Property tax is paid to the local government, for example, city authorities, town councils, divisions or municipalities. This tax applies to any property or building commercially ran, such as houses rented to tenants, shops, factories or any part of a property used for business, even if it is owner-occupied.

It does not apply to the residential home that you live in. The amount levied annually on a property is usually between zero and 12 percent of the value, with a minimum charge of Shs2,000 while KCCA’s six percent.

According to the Local Government Act, local governments can charge a percentage not exceeding 12 percent of the taxable value of the property and a minimum of Shs2,000. The taxable value is 74 percent of the revenue generated by a property.

Governing law

Local Government (Rating) Act 2005 as amended, the Local Government (Rating) regulation 2006 and KCC Act 2010. Under the Local Government (Rating) Act, 2005, Property rate is levied on property or hereditament, that is, ‘any physical attachment to land or building (industrial or non-industrial) or structure of any kind excluding vacant sites.

Property tax is therefore, levied on all immovable property or buildings, commercially ran such as  schools, rented houses, shops, factories, hotels, private and public universities and any part of which is used for the purpose of business even if it is owner occupied.

Property rates should be distinguished from ground rent. Unlike property rates, ground rent is a charge on land leased out by the authority whether developed or not.

Who is exempted from paying property tax ?

Under the Local Government Act 2005 and its amendments of 2006, property rates tax is exempted from the following;

1.  Any official residence of the President

2. Any official residence of a traditional or cultural leader.
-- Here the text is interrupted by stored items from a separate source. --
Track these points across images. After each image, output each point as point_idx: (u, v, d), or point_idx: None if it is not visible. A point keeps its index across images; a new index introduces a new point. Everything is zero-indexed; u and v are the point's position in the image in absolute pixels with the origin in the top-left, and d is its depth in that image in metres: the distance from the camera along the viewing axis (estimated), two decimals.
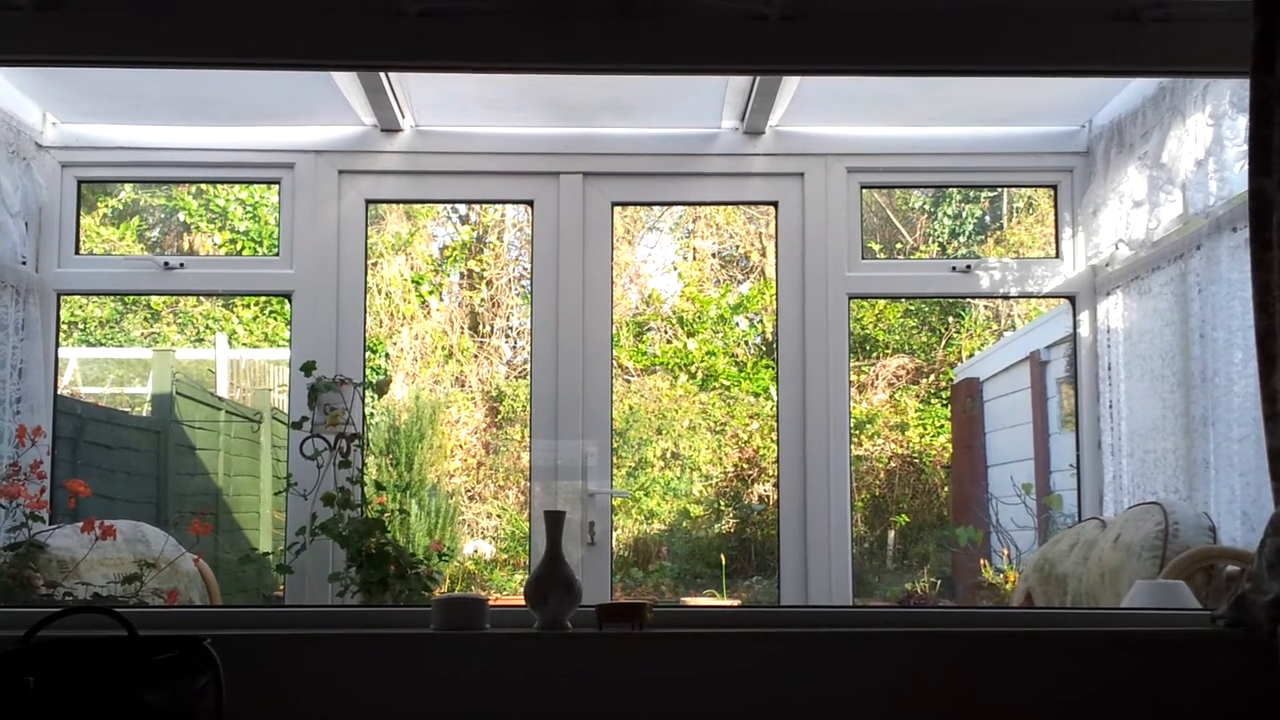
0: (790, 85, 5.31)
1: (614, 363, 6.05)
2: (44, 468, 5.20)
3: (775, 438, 5.96)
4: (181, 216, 10.01)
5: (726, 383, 9.96)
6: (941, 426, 9.71)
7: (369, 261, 6.03)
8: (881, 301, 9.82)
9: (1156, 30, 3.48)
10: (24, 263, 5.57)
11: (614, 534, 6.15)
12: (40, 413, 5.58)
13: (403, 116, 5.70)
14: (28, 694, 2.37)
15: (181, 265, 5.91)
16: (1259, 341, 3.17)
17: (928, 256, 10.18)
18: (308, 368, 5.54)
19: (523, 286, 10.23)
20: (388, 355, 9.82)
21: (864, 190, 6.00)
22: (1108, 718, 3.06)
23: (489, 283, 10.40)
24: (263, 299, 9.73)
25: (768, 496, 9.46)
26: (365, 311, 5.90)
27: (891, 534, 9.62)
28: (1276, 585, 3.05)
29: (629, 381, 9.99)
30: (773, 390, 8.96)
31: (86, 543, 4.88)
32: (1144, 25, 3.49)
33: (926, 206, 10.48)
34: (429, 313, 10.16)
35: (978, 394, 8.71)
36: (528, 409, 6.26)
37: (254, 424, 8.51)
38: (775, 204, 5.94)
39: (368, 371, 5.92)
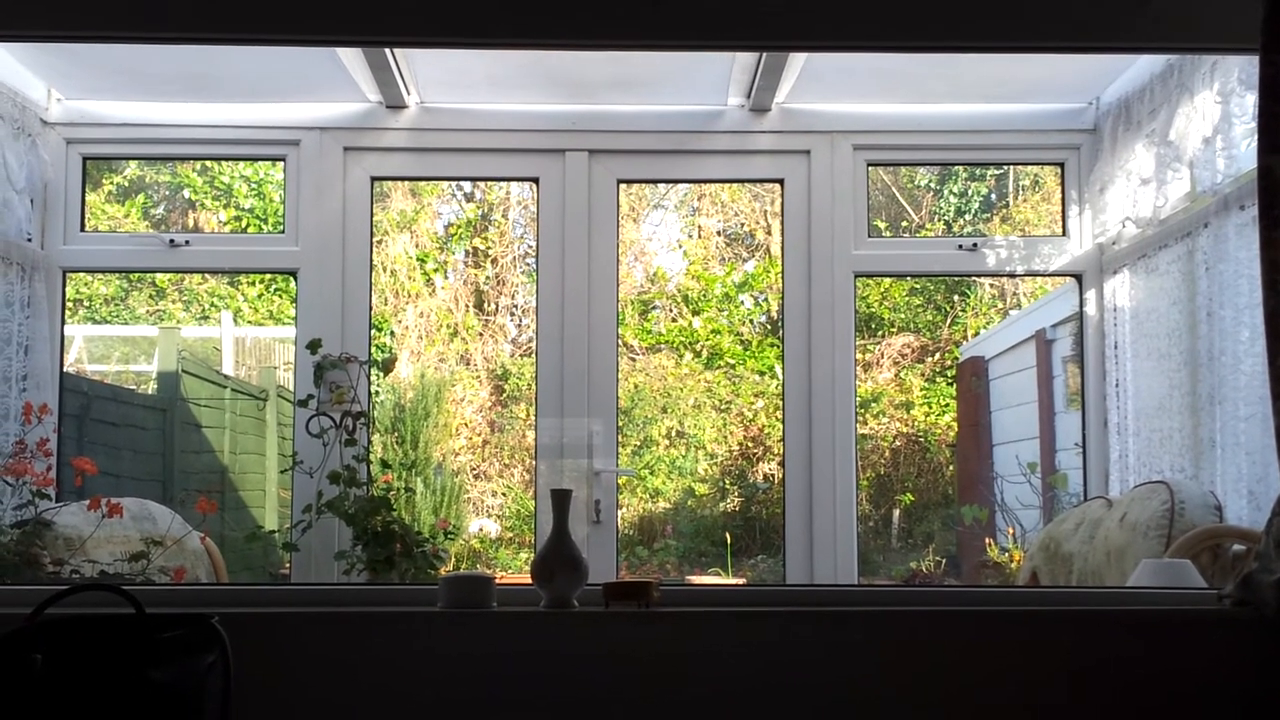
0: (796, 62, 5.30)
1: (619, 341, 6.05)
2: (50, 445, 5.21)
3: (780, 416, 5.96)
4: (186, 193, 10.00)
5: (731, 361, 9.96)
6: (947, 405, 9.70)
7: (374, 239, 6.03)
8: (887, 280, 9.81)
9: (1165, 6, 3.46)
10: (29, 240, 5.57)
11: (619, 512, 6.16)
12: (46, 390, 5.58)
13: (408, 93, 5.69)
14: (35, 671, 2.37)
15: (187, 243, 5.90)
16: (1267, 320, 3.16)
17: (934, 235, 10.16)
18: (313, 345, 5.54)
19: (528, 264, 10.22)
20: (393, 333, 9.82)
21: (870, 168, 5.98)
22: (1114, 697, 3.07)
23: (494, 260, 10.39)
24: (268, 276, 9.73)
25: (773, 475, 9.46)
26: (370, 289, 5.90)
27: (896, 513, 9.63)
28: None
29: (634, 360, 9.98)
30: (778, 369, 8.96)
31: (93, 520, 4.89)
32: (1152, 1, 3.47)
33: (932, 184, 10.46)
34: (434, 290, 10.15)
35: (983, 372, 8.70)
36: (533, 387, 6.26)
37: (259, 402, 8.52)
38: (781, 181, 5.93)
39: (373, 349, 5.92)
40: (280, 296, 9.86)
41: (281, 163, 5.97)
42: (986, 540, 7.42)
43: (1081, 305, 5.94)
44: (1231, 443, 4.65)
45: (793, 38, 3.71)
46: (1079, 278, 5.96)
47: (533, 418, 6.27)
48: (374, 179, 5.91)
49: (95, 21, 3.45)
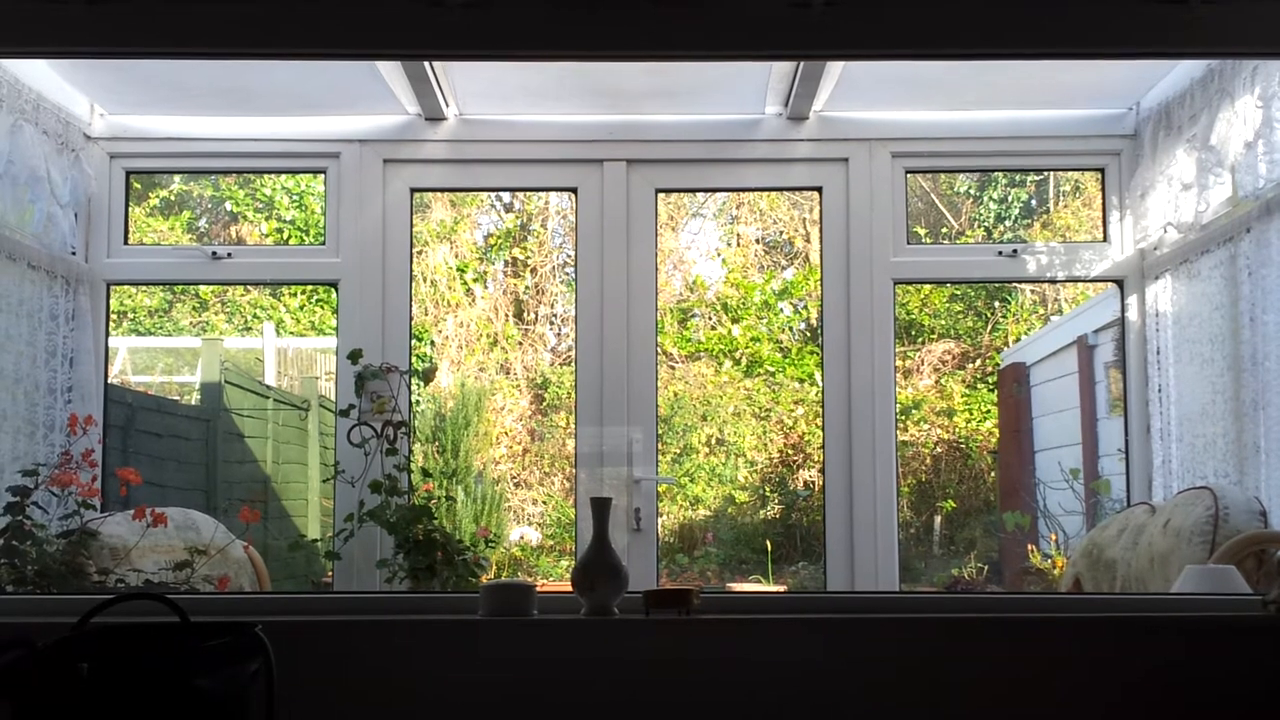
0: (834, 70, 5.30)
1: (658, 349, 6.05)
2: (95, 456, 5.25)
3: (820, 423, 5.96)
4: (229, 206, 10.08)
5: (771, 368, 9.95)
6: (988, 411, 9.66)
7: (414, 250, 6.06)
8: (927, 286, 9.78)
9: (1204, 11, 3.45)
10: (73, 253, 5.63)
11: (659, 520, 6.16)
12: (91, 402, 5.63)
13: (447, 105, 5.72)
14: (82, 680, 2.39)
15: (229, 255, 5.95)
16: None
17: (973, 241, 10.12)
18: (354, 356, 5.57)
19: (567, 274, 10.25)
20: (433, 343, 9.86)
21: (909, 175, 5.97)
22: (1157, 704, 3.05)
23: (533, 270, 10.42)
24: (309, 287, 9.79)
25: (813, 482, 9.45)
26: (411, 299, 5.92)
27: (938, 519, 9.59)
28: None
29: (674, 368, 9.99)
30: (818, 376, 8.94)
31: (138, 530, 4.93)
32: (1192, 7, 3.45)
33: (972, 191, 10.42)
34: (474, 300, 10.19)
35: (1024, 379, 8.66)
36: (573, 396, 6.27)
37: (301, 412, 8.57)
38: (819, 189, 5.92)
39: (413, 359, 5.94)
40: (321, 307, 9.92)
41: (322, 175, 6.01)
42: (1029, 547, 7.39)
43: (1123, 311, 5.91)
44: (1276, 448, 4.62)
45: (832, 46, 3.71)
46: (1120, 283, 5.93)
47: (573, 426, 6.28)
48: (413, 190, 5.94)
49: (138, 37, 3.48)
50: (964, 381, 9.96)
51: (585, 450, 5.82)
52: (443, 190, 8.86)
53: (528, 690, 3.03)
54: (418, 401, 8.62)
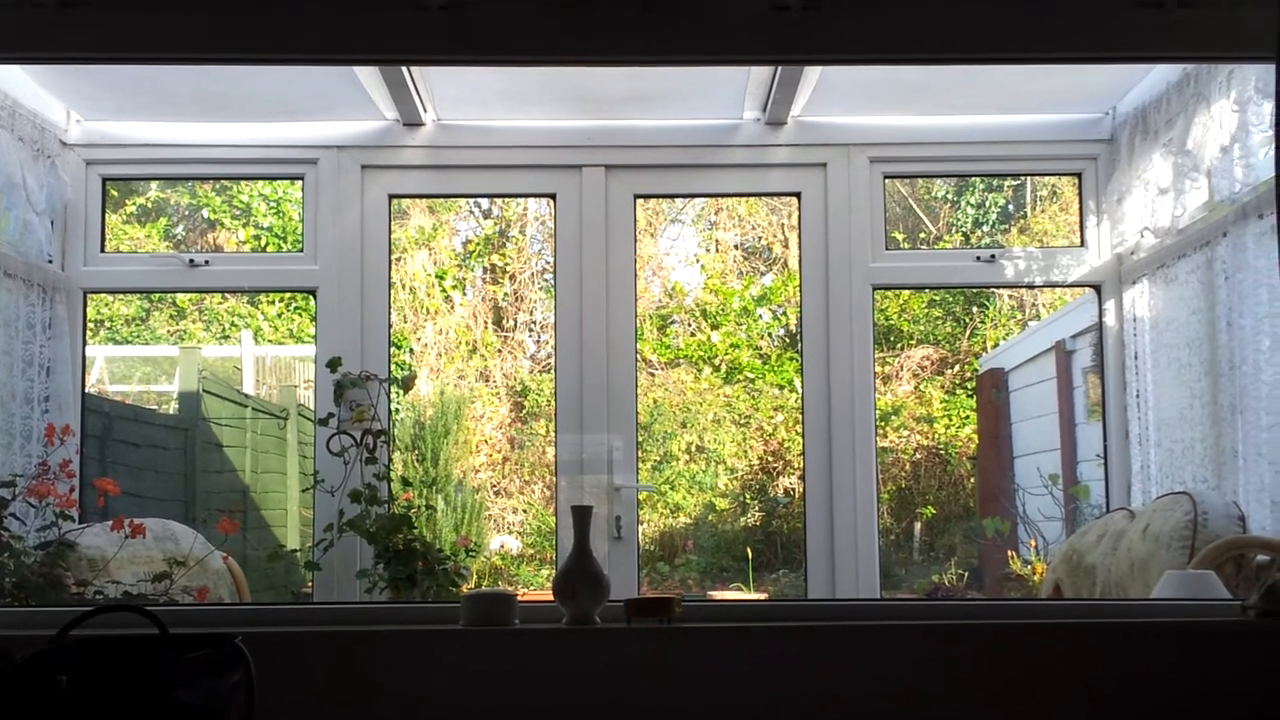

3. Any property used exclusively for public worship, and as a residence of a religious leader.

4. Any property used exclusively as a cemetery or as a crematorium.

5. Any property used exclusively for the purposes of any charitable or educational institution of a public character

6. Supported only by endowments or voluntary contributions.

7.  Any property laid out and used exclusively for the purpose of outdoor sport or recreation.

8. Any property belonging to a mission/organization entitled to privileges under the diplomatic privileges Act.

9. Any property belonging to an organization in respect of which Uganda is obliged under any international convention or treaty.

10. Any property belonging to any institution with which government has contractual obligation not to levy fees and tax against it.

11. Any property that earns less than Shs2,820,000 in annual income.